Ich versuche zu verstehen, warum das so ist. Wie erlebe ich das, wenn jemand, den oder die ich sehr verletzt haben, auf mich zukommt und mir vergibt? Oder wenn umgekehrt ich vergeben kann? Was verändert sich dann jeweils bei mir und in der Beziehung zu dem anderen?

Nun geht es dabei zusätzlich um eine viel tiefere Dimension als um die rein zwischenmenschliche. Alles Schuldigwerden aneinander hat es immer auch mit Gott zu tun. Meine Beziehung zu Gott ist dadurch gestört, ist verletzt worden. So wie ich auf die Vergebung durch die anderen angewiesen bin, so bin ich auch darauf angewiesen, dass Gott mir vergibt, und meine Beziehung zu ihm wieder hergestellt ist.

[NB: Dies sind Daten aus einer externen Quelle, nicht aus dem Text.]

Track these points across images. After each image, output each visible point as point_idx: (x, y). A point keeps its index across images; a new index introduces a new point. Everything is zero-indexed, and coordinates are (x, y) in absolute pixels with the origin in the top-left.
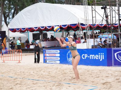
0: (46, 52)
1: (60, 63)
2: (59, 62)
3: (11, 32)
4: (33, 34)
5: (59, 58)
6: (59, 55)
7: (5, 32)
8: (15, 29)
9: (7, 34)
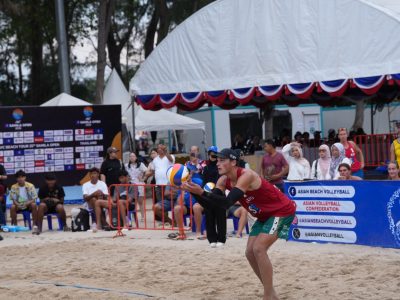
0: (298, 195)
1: (357, 243)
2: (352, 236)
3: (139, 109)
4: (231, 116)
5: (353, 222)
6: (350, 207)
7: (118, 108)
8: (158, 96)
9: (125, 119)
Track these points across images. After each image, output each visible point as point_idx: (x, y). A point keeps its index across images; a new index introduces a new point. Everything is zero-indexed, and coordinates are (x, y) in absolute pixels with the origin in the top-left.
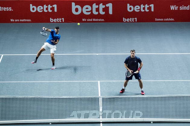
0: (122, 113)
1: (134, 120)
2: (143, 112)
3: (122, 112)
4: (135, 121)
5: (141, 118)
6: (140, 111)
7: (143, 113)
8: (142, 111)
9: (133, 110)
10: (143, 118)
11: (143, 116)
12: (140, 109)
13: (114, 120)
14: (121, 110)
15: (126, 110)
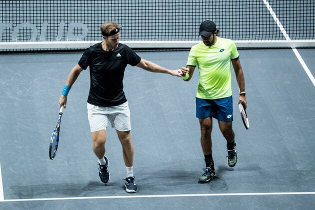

2. Vergeben können ist Geschenk

Diese Erfahrung der immer wieder vergebenden Liebe Gottes müsste mich eigentlich so überwältigen, dass auch ich gegenüber anderen barmherzig bin. Und dennoch kann ich es nicht lassen, die Fehler der anderen deutlicher zu sehen als meine eigenen. Das Vergeben fällt mir schwer. Warum ist das so? Ist es mein Stolz? Sind es meine Verletzungen? Gibt es da einen Weg heraus? Ich merke, Vergebung kann ich nicht „machen“. Ich bin darauf angewiesen, dass Gott mein Herz verändert. Will ich das an mir geschehen lassen?

Zeit des Herzens

Ich stelle mir die Güte Gottes vor Augen, lasse mein Herz davon ergreifen. Unter diesem Eindruck denke ich über meine Beziehungen zu den verschiedenen Menschen neu nach. Auf wen möchte ich neu und anders zugehen?